Source material ▸
──────────────────────────────

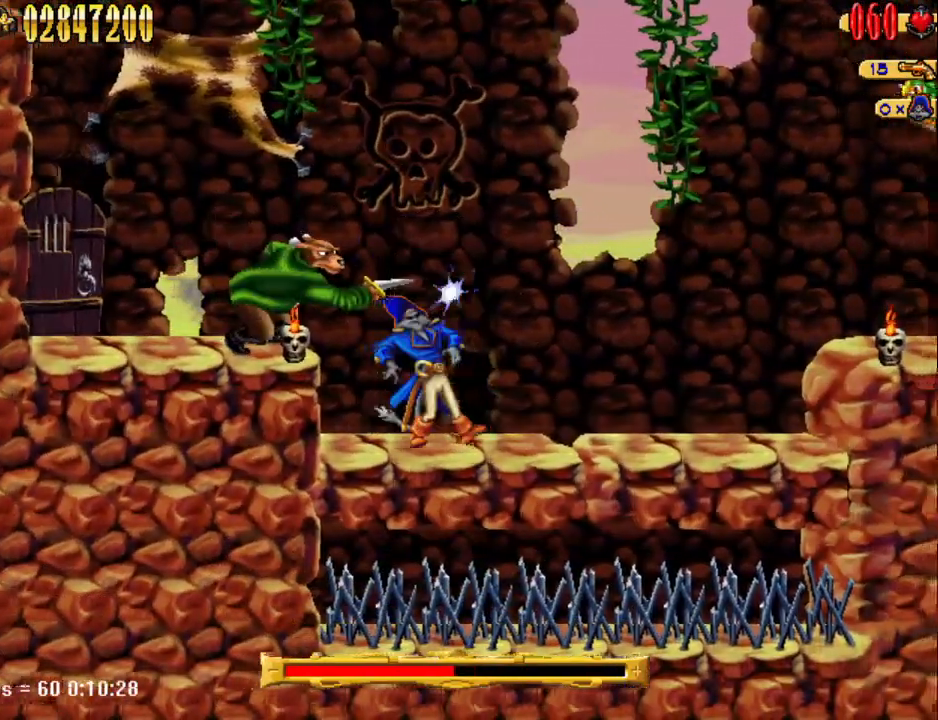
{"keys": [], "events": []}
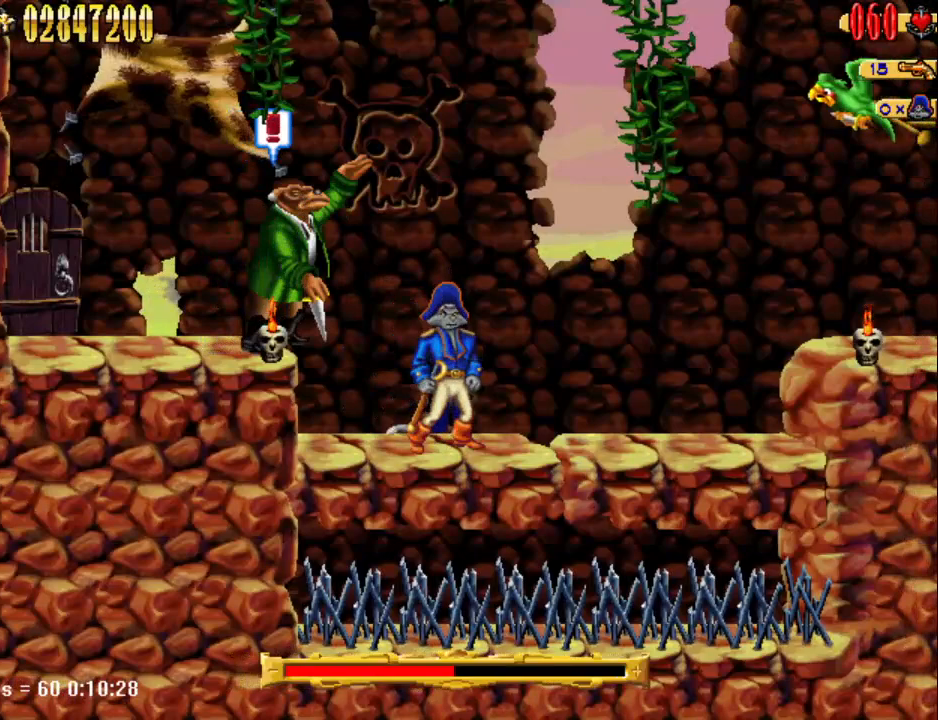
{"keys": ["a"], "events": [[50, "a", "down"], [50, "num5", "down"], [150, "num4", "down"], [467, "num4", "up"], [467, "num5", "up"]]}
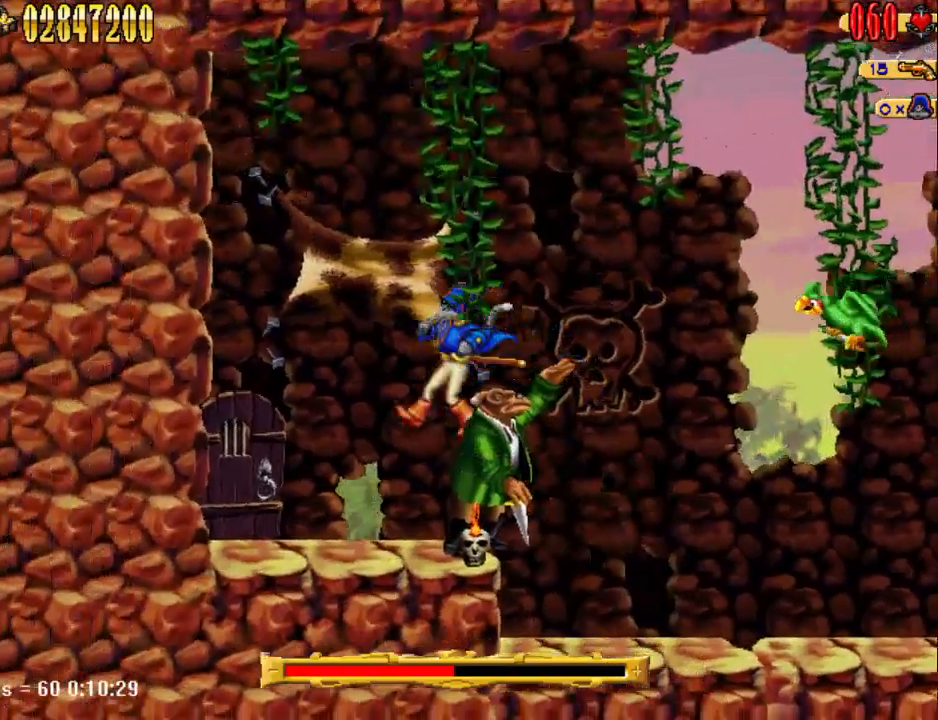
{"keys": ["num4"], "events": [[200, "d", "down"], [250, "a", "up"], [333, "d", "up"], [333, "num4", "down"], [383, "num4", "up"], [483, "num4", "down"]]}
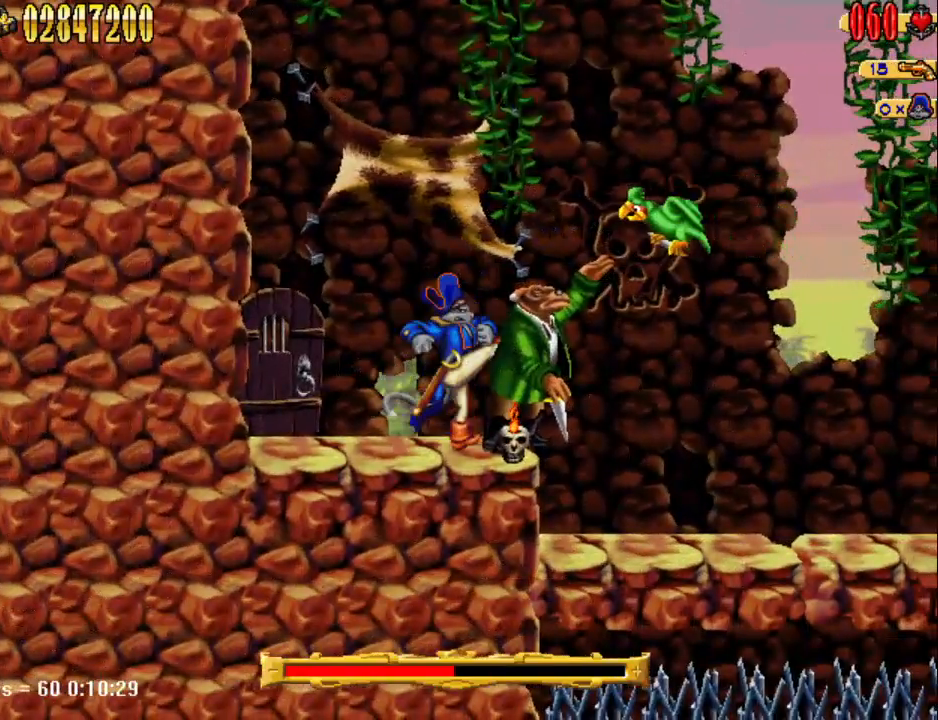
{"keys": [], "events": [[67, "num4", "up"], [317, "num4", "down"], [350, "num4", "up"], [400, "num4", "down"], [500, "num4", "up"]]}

──────────────────────────────

Instructions to follow ▸
Some lines in the material contain "down". Show all of them.

Answer box ▸
{"keys": ["a"], "events": [[50, "a", "down"], [50, "num5", "down"], [150, "num4", "down"], [467, "num4", "up"], [467, "num5", "up"]]}
{"keys": ["num4"], "events": [[200, "d", "down"], [250, "a", "up"], [333, "d", "up"], [333, "num4", "down"], [383, "num4", "up"], [483, "num4", "down"]]}
{"keys": [], "events": [[67, "num4", "up"], [317, "num4", "down"], [350, "num4", "up"], [400, "num4", "down"], [500, "num4", "up"]]}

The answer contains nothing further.